----- Selected extract -----

The following code is used to load data from oracle to S3.
source_data = spark.read.format("jdbc").option("url", url).option("dbtable", "scott.emp").option("fetchSize","10000").option("user", user).option("password", password) .option("driver", driver).load()
hadoopConf = spark_context._jsc.hadoopConfiguration()
hadoopConf.set("fs.s3a.impl", "org.apache.hadoop.fs.s3a.S3AFileSystem")
hadoopConf.setBoolean("fs.s3a.sse.enabled", True)
source_data.write.mode('overwrite').parquet("s3a://bucket1/folder1/emp")
I am able to read data but the code throws an error when I am trying to write to S3 directly.
Error:
org.apache.hadoop.fs.FileAlreadyExistsException: Can't make directory for path 's3a://bucket1/folder1' since it is a file.
at org.apache.hadoop.fs.s3a.S3AFileSystem.mkdirs(S3AFileSystem.java:861)
at org.apache.hadoop.fs.FileSystem.mkdirs(FileSystem.java:1881)
at org.apache.hadoop.mapreduce.lib.output.FileOutputCommitter.setupJob(FileOutputCommitter.java:313)
at org.apache.spark.internal.io.HadoopMapReduceCommitProtocol.setupJob(HadoopMapReduceCommitProtocol.scala:162)
at org.apache.spark.sql.execution.datasources.FileFormatWriter$.write(FileFormatWriter.scala:139)
at org.apache.spark.sql.execution.datasources.InsertIntoHadoopFsRelationCommand.run(InsertIntoHadoopFsRelationCommand.scala:159)
at org.apache.spark.sql.execution.command.DataWritingCommandExec.sideEffectResult$lzycompute(commands.scala:104)
at org.apache.spark.sql.execution.command.DataWritingCommandExec.sideEffectResult(commands.scala:102)
at org.apache.spark.sql.execution.command.DataWritingCommandExec.doExecute(commands.scala:122)
at org.apache.spark.sql.execution.SparkPlan$$anonfun$execute$1.apply(SparkPlan.scala:131)
at org.apache.spark.sql.execution.SparkPlan$$anonfun$execute$1.apply(SparkPlan.scala:127)
at org.apache.spark.sql.execution.SparkPlan$$anonfun$executeQuery$1.apply(SparkPlan.scala:155)
at org.apache.spark.rdd.RDDOperationScope$.withScope(RDDOperationScope.scala:151)
at org.apache.spark.sql.execution.SparkPlan.executeQuery(SparkPlan.scala:152)
at org.apache.spark.sql.execution.SparkPlan.execute(SparkPlan.scala:127)

----- Data for review -----

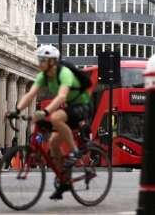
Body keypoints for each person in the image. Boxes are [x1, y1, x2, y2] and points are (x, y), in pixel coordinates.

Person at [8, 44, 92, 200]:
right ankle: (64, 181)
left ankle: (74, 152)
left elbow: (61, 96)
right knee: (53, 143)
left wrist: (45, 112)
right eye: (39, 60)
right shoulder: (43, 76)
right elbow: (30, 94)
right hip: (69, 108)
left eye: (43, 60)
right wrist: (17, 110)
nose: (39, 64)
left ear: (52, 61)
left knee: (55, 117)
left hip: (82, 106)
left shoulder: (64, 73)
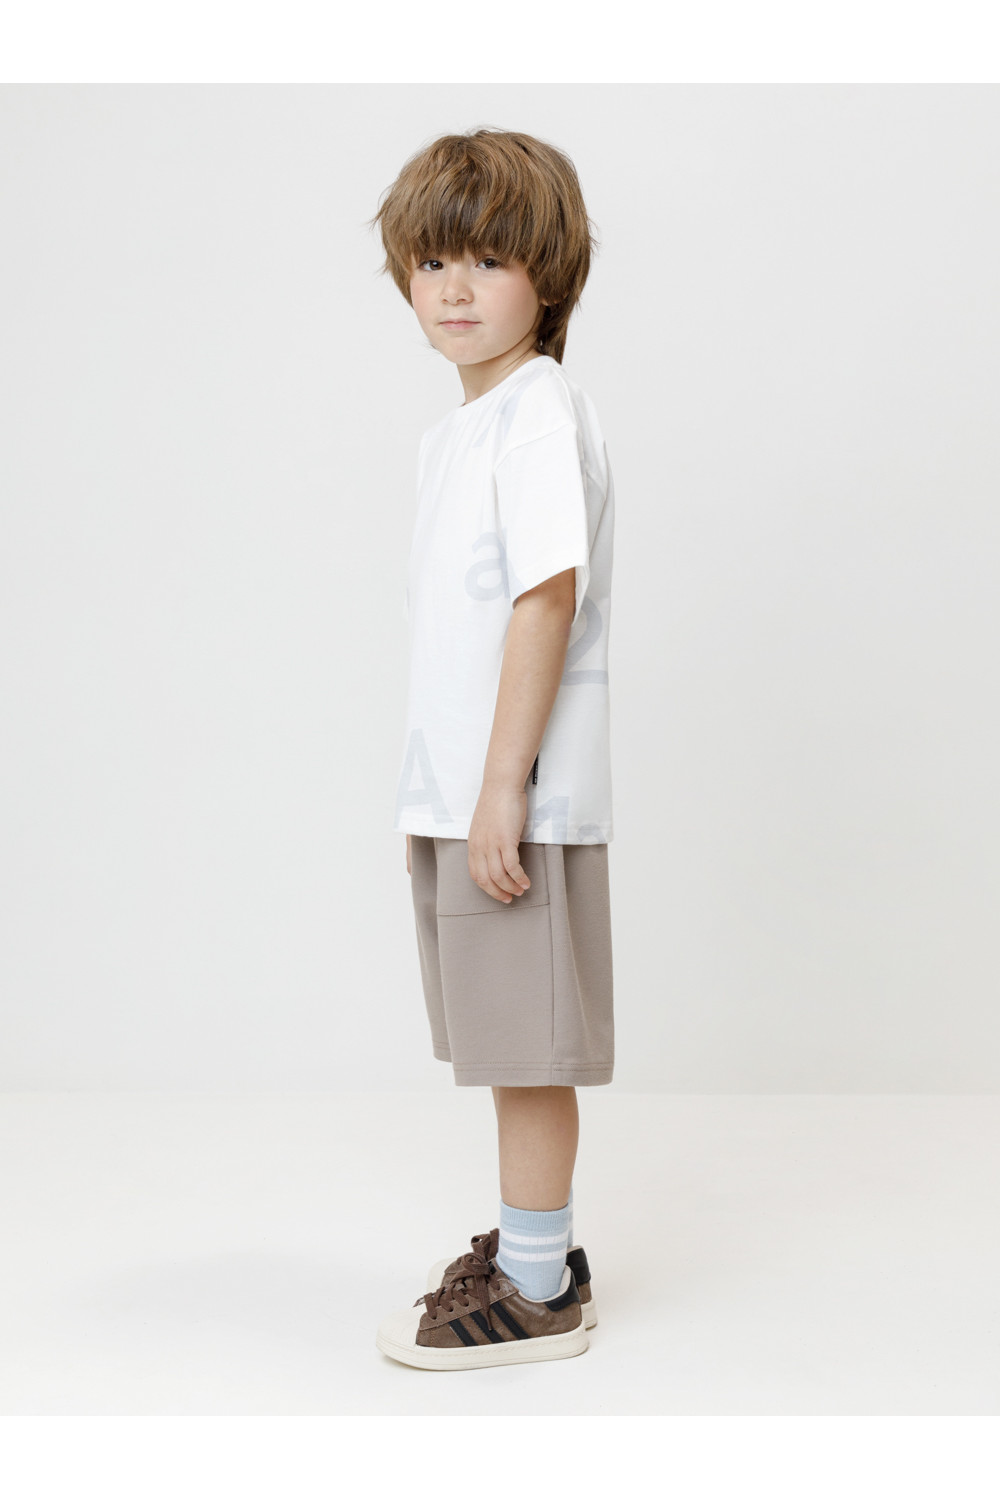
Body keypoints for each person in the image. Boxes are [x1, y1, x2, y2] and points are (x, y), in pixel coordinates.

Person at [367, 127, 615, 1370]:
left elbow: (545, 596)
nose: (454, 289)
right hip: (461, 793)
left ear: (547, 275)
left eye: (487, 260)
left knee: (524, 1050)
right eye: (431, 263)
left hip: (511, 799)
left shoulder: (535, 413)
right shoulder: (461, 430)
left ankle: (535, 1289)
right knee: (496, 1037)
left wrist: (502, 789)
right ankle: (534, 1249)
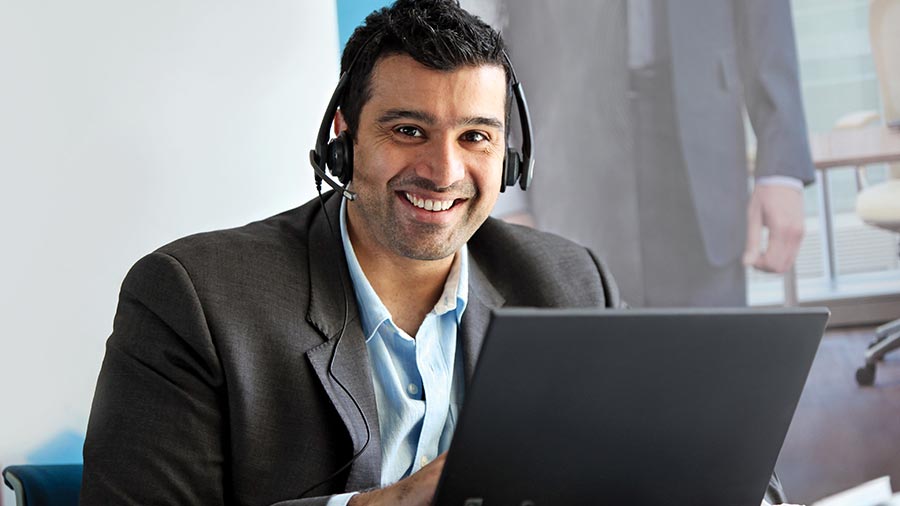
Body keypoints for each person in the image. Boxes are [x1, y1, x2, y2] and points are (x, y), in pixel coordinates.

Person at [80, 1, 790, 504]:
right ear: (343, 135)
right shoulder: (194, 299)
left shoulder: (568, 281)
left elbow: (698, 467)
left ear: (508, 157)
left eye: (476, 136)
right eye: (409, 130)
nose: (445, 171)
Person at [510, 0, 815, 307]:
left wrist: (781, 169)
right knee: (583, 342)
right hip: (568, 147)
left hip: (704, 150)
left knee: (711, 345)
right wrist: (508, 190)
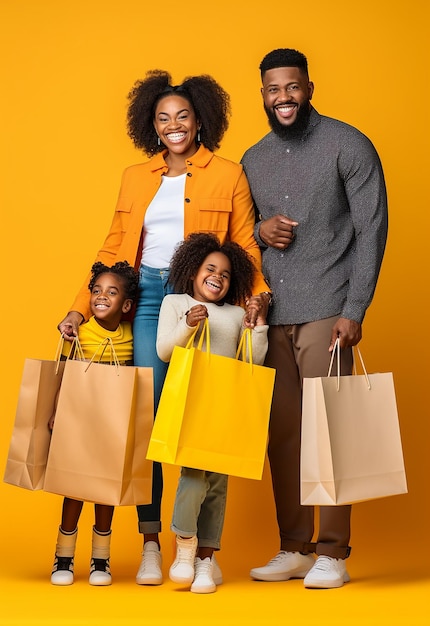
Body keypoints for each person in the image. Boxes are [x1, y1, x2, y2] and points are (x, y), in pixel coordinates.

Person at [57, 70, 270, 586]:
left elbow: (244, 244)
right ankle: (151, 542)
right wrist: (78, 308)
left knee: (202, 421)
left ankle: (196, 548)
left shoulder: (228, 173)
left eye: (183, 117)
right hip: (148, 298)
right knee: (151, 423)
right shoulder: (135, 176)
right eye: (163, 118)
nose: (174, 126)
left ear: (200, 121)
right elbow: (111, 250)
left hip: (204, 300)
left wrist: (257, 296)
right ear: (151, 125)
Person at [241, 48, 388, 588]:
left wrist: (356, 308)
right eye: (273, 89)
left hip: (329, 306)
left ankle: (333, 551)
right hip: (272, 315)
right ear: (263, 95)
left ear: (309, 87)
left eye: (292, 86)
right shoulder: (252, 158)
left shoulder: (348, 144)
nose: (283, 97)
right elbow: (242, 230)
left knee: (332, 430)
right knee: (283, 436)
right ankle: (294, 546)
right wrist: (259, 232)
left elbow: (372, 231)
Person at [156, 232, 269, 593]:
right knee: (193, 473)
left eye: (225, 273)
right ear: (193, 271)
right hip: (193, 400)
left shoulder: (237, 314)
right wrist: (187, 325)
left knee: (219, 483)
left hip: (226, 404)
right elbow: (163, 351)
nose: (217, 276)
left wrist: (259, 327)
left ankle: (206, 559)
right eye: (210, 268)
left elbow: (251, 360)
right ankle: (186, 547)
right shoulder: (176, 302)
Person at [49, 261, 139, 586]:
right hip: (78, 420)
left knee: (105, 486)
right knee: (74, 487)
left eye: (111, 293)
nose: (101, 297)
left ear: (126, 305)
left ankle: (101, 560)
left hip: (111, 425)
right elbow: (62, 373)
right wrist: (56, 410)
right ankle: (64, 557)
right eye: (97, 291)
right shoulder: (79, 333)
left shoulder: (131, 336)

-----
----- Data for review -----

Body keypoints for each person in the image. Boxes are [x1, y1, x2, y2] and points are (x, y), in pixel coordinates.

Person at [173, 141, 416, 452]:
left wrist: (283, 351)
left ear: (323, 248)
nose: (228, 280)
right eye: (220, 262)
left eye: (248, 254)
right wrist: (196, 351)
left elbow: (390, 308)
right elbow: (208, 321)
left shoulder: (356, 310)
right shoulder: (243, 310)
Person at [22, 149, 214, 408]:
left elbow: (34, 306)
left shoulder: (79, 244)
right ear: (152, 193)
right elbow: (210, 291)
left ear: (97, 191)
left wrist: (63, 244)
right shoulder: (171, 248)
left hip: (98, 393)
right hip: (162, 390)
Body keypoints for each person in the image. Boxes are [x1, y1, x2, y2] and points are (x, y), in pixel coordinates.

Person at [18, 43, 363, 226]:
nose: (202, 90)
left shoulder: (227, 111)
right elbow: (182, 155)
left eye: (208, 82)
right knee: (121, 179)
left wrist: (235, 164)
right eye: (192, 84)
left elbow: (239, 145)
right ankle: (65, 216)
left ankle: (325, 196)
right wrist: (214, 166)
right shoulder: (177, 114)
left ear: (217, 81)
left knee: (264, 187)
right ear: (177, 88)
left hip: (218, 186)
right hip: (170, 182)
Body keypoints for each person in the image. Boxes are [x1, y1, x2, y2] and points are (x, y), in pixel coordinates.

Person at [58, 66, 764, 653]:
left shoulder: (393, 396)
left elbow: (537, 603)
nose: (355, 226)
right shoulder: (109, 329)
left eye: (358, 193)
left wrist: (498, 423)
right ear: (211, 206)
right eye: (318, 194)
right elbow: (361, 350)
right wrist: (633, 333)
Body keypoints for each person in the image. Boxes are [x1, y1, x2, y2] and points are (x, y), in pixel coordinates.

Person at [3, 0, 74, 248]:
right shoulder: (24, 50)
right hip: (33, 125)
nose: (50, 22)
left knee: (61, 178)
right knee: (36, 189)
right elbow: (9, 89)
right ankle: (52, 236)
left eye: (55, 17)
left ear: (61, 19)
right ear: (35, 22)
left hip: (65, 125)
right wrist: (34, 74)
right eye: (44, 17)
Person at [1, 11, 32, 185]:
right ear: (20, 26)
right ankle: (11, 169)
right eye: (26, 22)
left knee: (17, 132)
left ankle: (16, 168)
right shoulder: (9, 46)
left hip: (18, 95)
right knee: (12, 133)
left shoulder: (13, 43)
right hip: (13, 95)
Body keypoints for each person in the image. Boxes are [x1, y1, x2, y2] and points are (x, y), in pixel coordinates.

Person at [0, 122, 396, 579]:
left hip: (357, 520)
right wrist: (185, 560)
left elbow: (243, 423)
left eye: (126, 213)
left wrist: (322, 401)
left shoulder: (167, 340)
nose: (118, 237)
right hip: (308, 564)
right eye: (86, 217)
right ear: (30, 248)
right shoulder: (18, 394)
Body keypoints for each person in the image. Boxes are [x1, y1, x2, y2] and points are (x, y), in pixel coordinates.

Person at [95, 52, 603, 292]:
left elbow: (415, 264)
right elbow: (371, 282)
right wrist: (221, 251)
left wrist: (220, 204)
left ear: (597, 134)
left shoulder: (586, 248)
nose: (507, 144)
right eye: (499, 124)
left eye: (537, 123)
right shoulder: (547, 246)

-----

Activities
1: In two sentences, summarize the Oracle-to-S3 post.
2: Decide whether each statement agrees with the Oracle-to-S3 post, answering yes or no and quoting the words of the post that settle it: (a) the write to S3 uses overwrite mode; (b) the code fails while reading data from Oracle; (c) the JDBC fetch size is set to 1000.
3: Continue the Oracle-to-S3 post from its last line.
The records are not needed for anything here.

Your responses
1: The post gives PySpark code that reads the scott.emp table from Oracle over JDBC and writes it as Parquet to s3a://bucket1/folder1/emp, with S3A server-side encryption enabled. Reading works, but the write to S3 fails with a FileAlreadyExistsException saying a directory can't be made for 's3a://bucket1/folder1' because it is a file.

2:
(a) Yes: "source_data.write.mode('overwrite').parquet("s3a://bucket1/folder1/emp")"
(b) No: "I am able to read data but the code throws an error when I am trying to write to S3 directly."
(c) No: ".option("fetchSize","10000")"

3:
at org.apache.spark.sql.execution.QueryExecution.toRdd$lzycompute(QueryExecution.scala:83)
at org.apache.spark.sql.execution.QueryExecution.toRdd(QueryExecution.scala:81)
at org.apache.spark.sql.DataFrameWriter$$anonfun$runCommand$1.apply(DataFrameWriter.scala:677)
at org.apache.spark.sql.DataFrameWriter$$anonfun$runCommand$1.apply(DataFrameWriter.scala:677)
at org.apache.spark.sql.execution.SQLExecution$$anonfun$withNewExecutionId$1.apply(SQLExecution.scala:80)
at org.apache.spark.sql.execution.SQLExecution$.withSQLConfPropagated(SQLExecution.scala:127)
at org.apache.spark.sql.execution.SQLExecution$.withNewExecutionId(SQLExecution.scala:75)
at org.apache.spark.sql.DataFrameWriter.runCommand(DataFrameWriter.scala:677)
at org.apache.spark.sql.DataFrameWriter.saveToV1Source(DataFrameWriter.scala:286)
at org.apache.spark.sql.DataFrameWriter.save(DataFrameWriter.scala:272)
at org.apache.spark.sql.DataFrameWriter.save(DataFrameWriter.scala:230)
at org.apache.spark.sql.DataFrameWriter.parquet(DataFrameWriter.scala:567)
at sun.reflect.NativeMethodAccessorImpl.invoke0(Native Method)
at sun.reflect.NativeMethodAccessorImpl.invoke(NativeMethodAccessorImpl.java:62)
at sun.reflect.DelegatingMethodAccessorImpl.invoke(DelegatingMethodAccessorImpl.java:43)
at java.lang.reflect.Method.invoke(Method.java:498)
at py4j.reflection.MethodInvoker.invoke(MethodInvoker.java:244)
at py4j.reflection.ReflectionEngine.invoke(ReflectionEngine.java:357)
at py4j.Gateway.invoke(Gateway.java:282)
at py4j.commands.AbstractCommand.invokeMethod(AbstractCommand.java:132)
at py4j.commands.CallCommand.execute(CallCommand.java:79)
at py4j.GatewayConnection.run(GatewayConnection.java:238)
at java.lang.Thread.run(Thread.java:748)
Questions:
Does s3a has some sort of cache which needs to be cleared?
IS s3a a good option over s3?

The S3A connector has a notion of directory markers, "ends in a /" and files, "doesn't end in a /", and doesn't allow you to create files under files.
Delete it
Hadoop CLI: hadoop fs -rm -R s3a://bucket1/folder1
AWS console/CLI: the usual way
Does s3a has some sort of cache which needs to be cleared?
Yes, but unless you have it turned on, it's not the problem. The cache is there to handle s3 CRUD inconsistencies.
IS s3a a good option over s3?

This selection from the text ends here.